TO-DO LIST:
1. In the Robot Turtles article, where is the manufacturer DeLano Services based?
2. Rewrite the part of the Robot Turtles article that opens with "9/3/13Follow @bromano" and closes with "Battle Creek, MI.", changing "preschooler" to "kindergartner".
3. Write what comes next in the Robot Turtles article, picking up after its final sentence.

DOCUMENT PASSAGE:
START

Dan Shapiro Builds a Board Game to Teach 3-Year-Olds Programming

9/3/13Follow @bromano

In an era of ubiquitous digital devices, can an analog board game teach a preschooler to program?

It can certainly get them started in the right direction, says Dan Shapiro, the Seattle serial entrepreneur and father of twin four-and-three-quarters-year-olds, who spent the summer making a game called Robot Turtles.

He launched a Kickstarter campaign today that quickly surpassed its goal to back a modest initial production run of the game by DeLano Services, a manufacturer in Battle Creek, MI.

Shapiro, 38, was looking for something fun and challenging to do with his kids, while also introducing them to the basic principles of programming. He found that most efforts are geared for kids age 8 and older—the Scratch project at MIT, for example. It requires a computer and the ability to read.

As a “thought experiment,” Shapiro asked whether programming fundamentals can be conveyed to younger kids, who can’t read yet, and whose parents would rather not plop them down in front of a computer or tablet by themselves. (“I don’t know about you, but I don’t have any trouble getting my kids to stare at a screen,” Shapiro says in a video on the Kickstarter page.)

With Robot Turtles, Shapiro—on a leave of absence from Google, which acquired his most recent startup in 2011—is taking the push for computer science education to the earliest levels.

END

ENTRIES SUPPLIED:

START

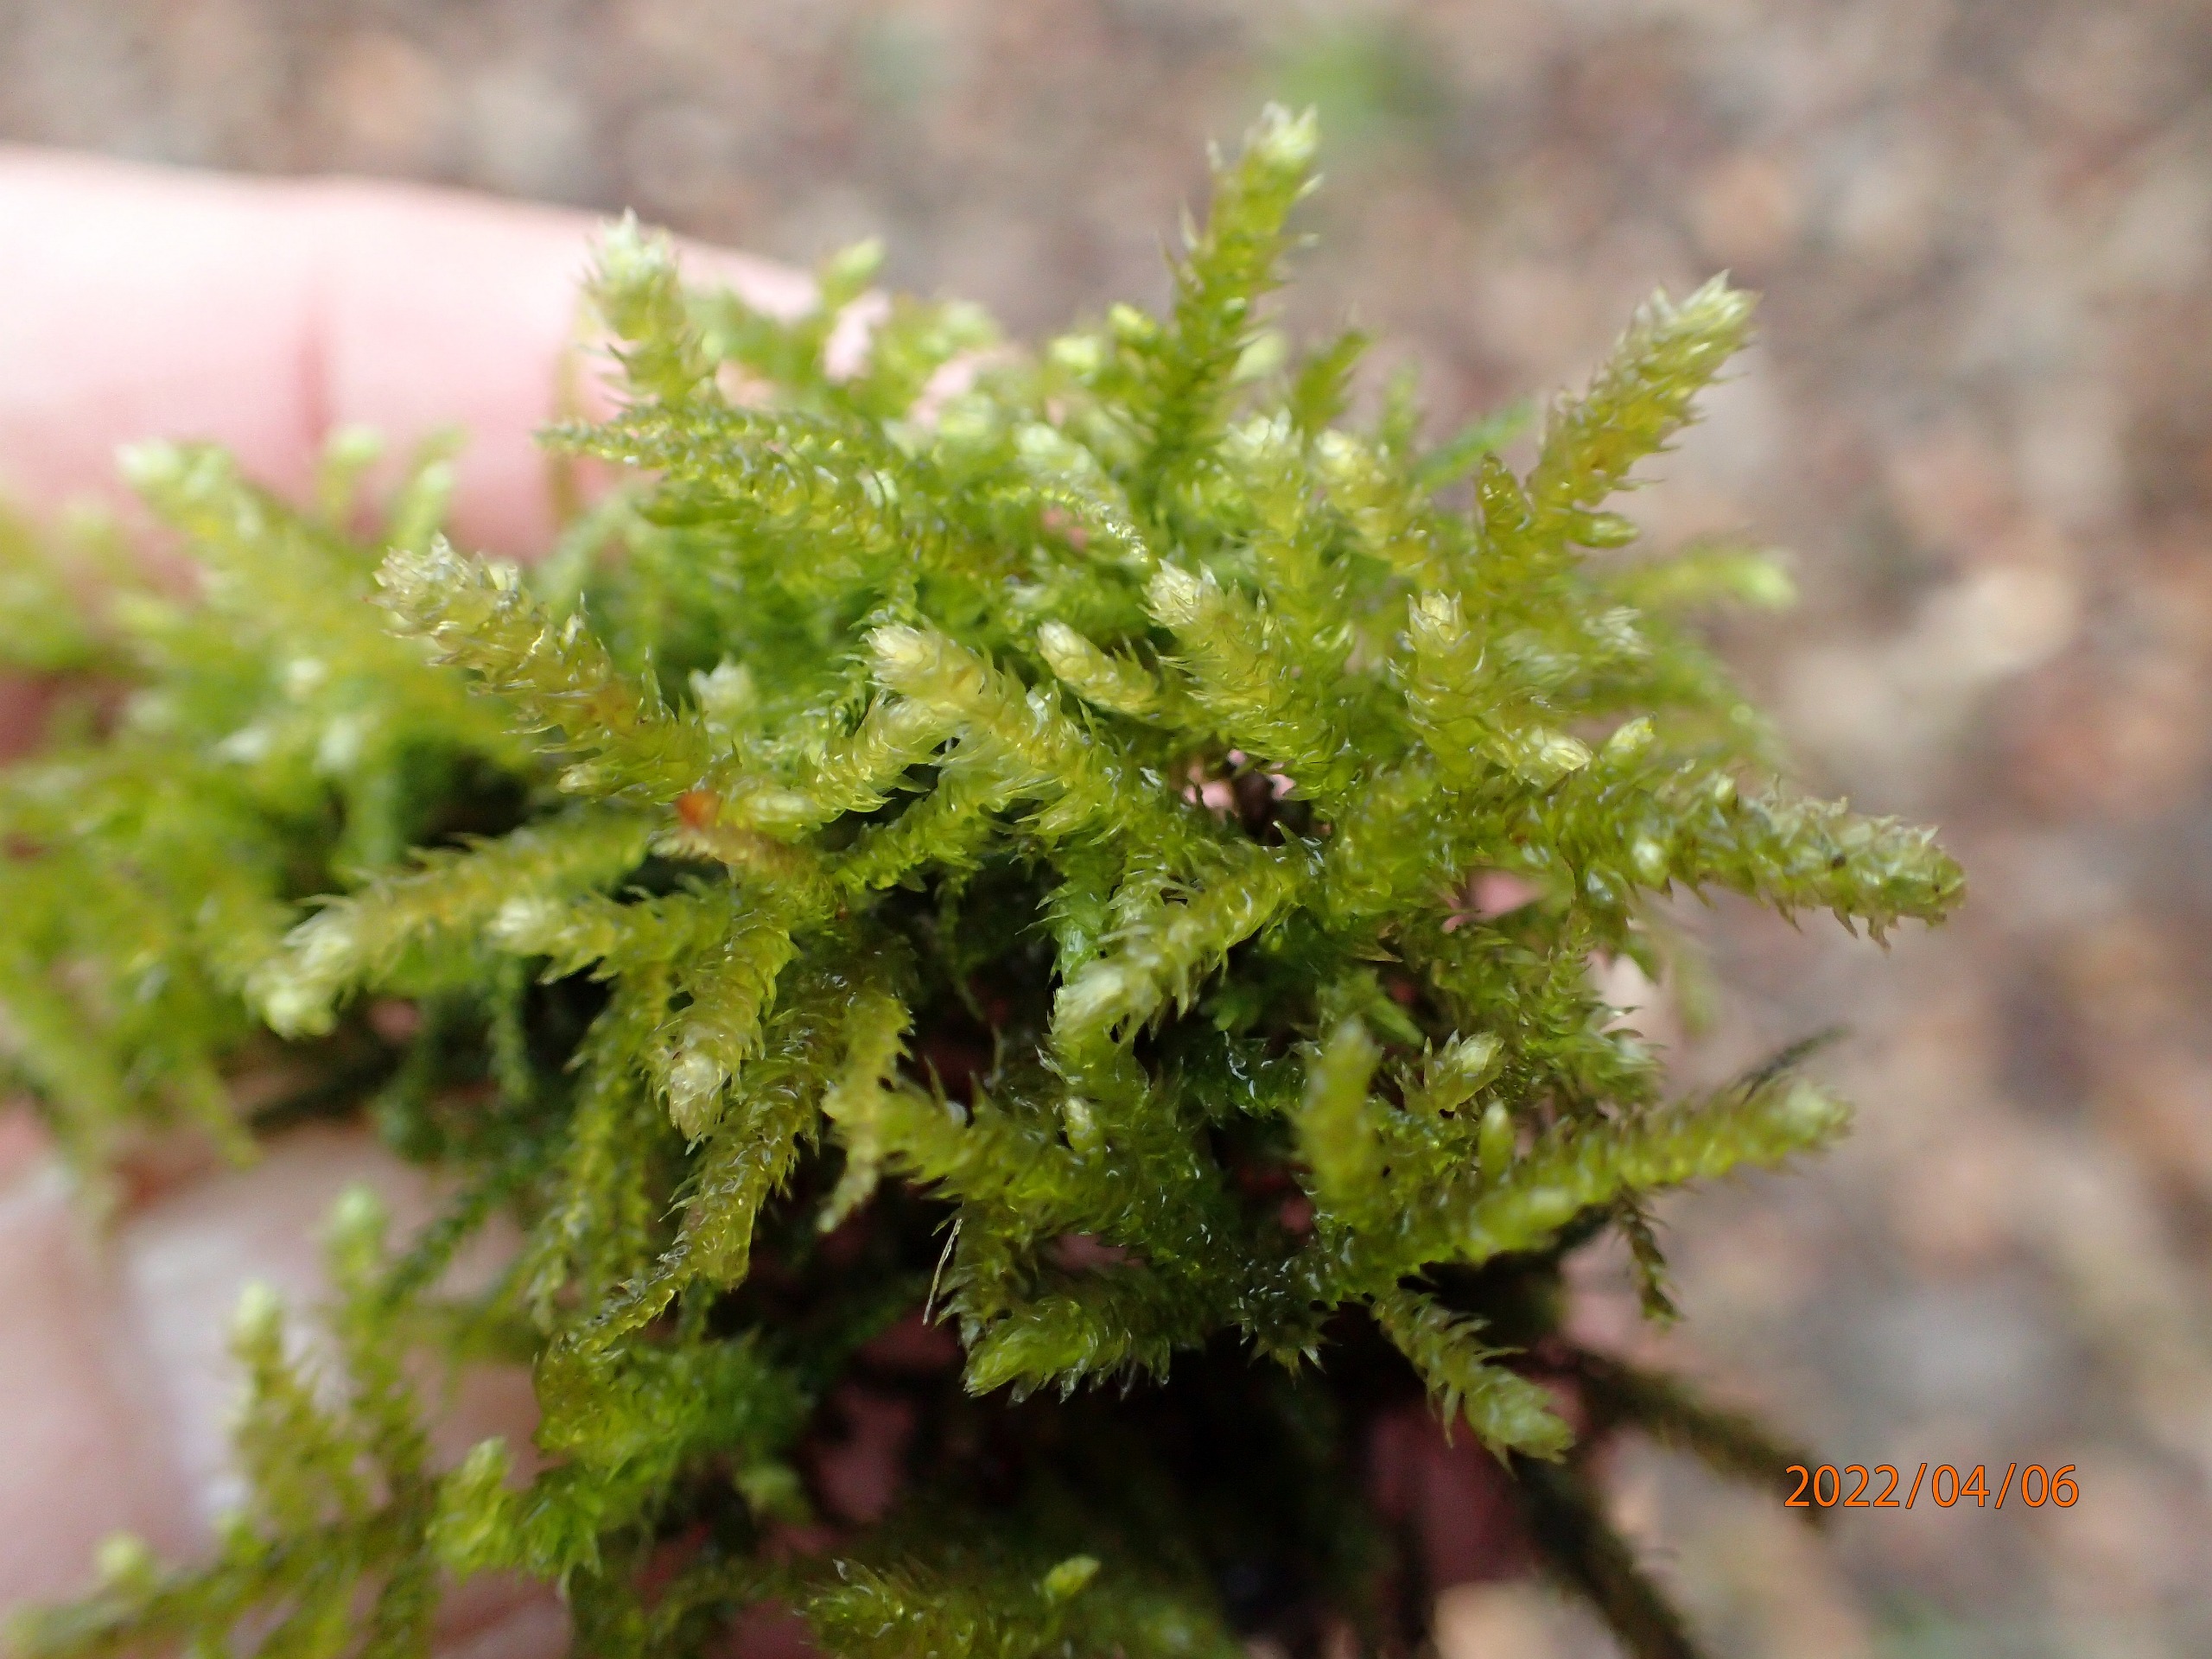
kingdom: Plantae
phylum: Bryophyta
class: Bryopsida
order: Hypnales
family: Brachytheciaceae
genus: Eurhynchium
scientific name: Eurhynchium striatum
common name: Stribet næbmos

END

EXERCISE RESULTS:
1. Battle Creek, MI.

2.
9/3/13Follow @bromano

In an era of ubiquitous digital devices, can an analog board game teach a kindergartner to program?

It can certainly get them started in the right direction, says Dan Shapiro, the Seattle serial entrepreneur and father of twin four-and-three-quarters-year-olds, who spent the summer making a game called Robot Turtles.

He launched a Kickstarter campaign today that quickly surpassed its goal to back a modest initial production run of the game by DeLano Services, a manufacturer in Battle Creek, MI.

3.
The game is designed to teach things like logic, thinking ahead, spatial orientation, and debugging. The game play scales from the simplest sequencing of directional commands that will occupy a 3-year-old, to the creation of intricate mazes and efficient solutions to move the turtles through them—complete with subroutines called Function Frog—that can challenge older kids on the cusp of actual programming and entertain adults, he says.

Shapiro delights in watching kids play the game, while seeing them learn to build and refactor programs, to undo and debug code. And the kids love to boss around the adults who actually move the turtles through the maze according to the kids’ instructions, he says.

“For them, it’s just a game, but when they see these concepts again and actually start using a computer, this is going to be second nature,” he says.

Shapiro was introduced to programming at age 7. His mom, a professor of speech and communications, won an argument with his computer science professor dad about whether young Dan should have a Commodore 64. His first program? A game based on the musical Joseph and the Amazing Technicolor Dreamcoat. That led to summer computer camp where Shapiro learned the Logo programming language, famous for its “turtle graphics” to which Robot Turtles pays homage.

Shapiro says he was terrible at drawing, but was proud of the images he could create with the computer. It was, he says, his first “superpower” and remains the greatest skill he can pass on to his kids, regardless of what they do in life.

Dan Shapiro“I don’t know how technology will unfold in the next six decades, but people who can program are going to be writing the future and everybody else is going to be reading it,” he says.

Shapiro says he is running the Kickstarter campaign mainly to ensure there is enough demand to consume the minimum production order of the game. “I didn’t want to have 1,000 copies of it in my basement,” he says. “Kickstarter is a really great way to see if people are as excited about the project as I am.”

It looks like plenty of people are. By mid afternoon, the campaign had blown past its $25,000 goal with contributions from more than 500 people.

But this doesn’t mark the beginning of Shapiro’s Milton Bradley period. “I have no desire to be a board game entrepreneur or run a board game company,” he says.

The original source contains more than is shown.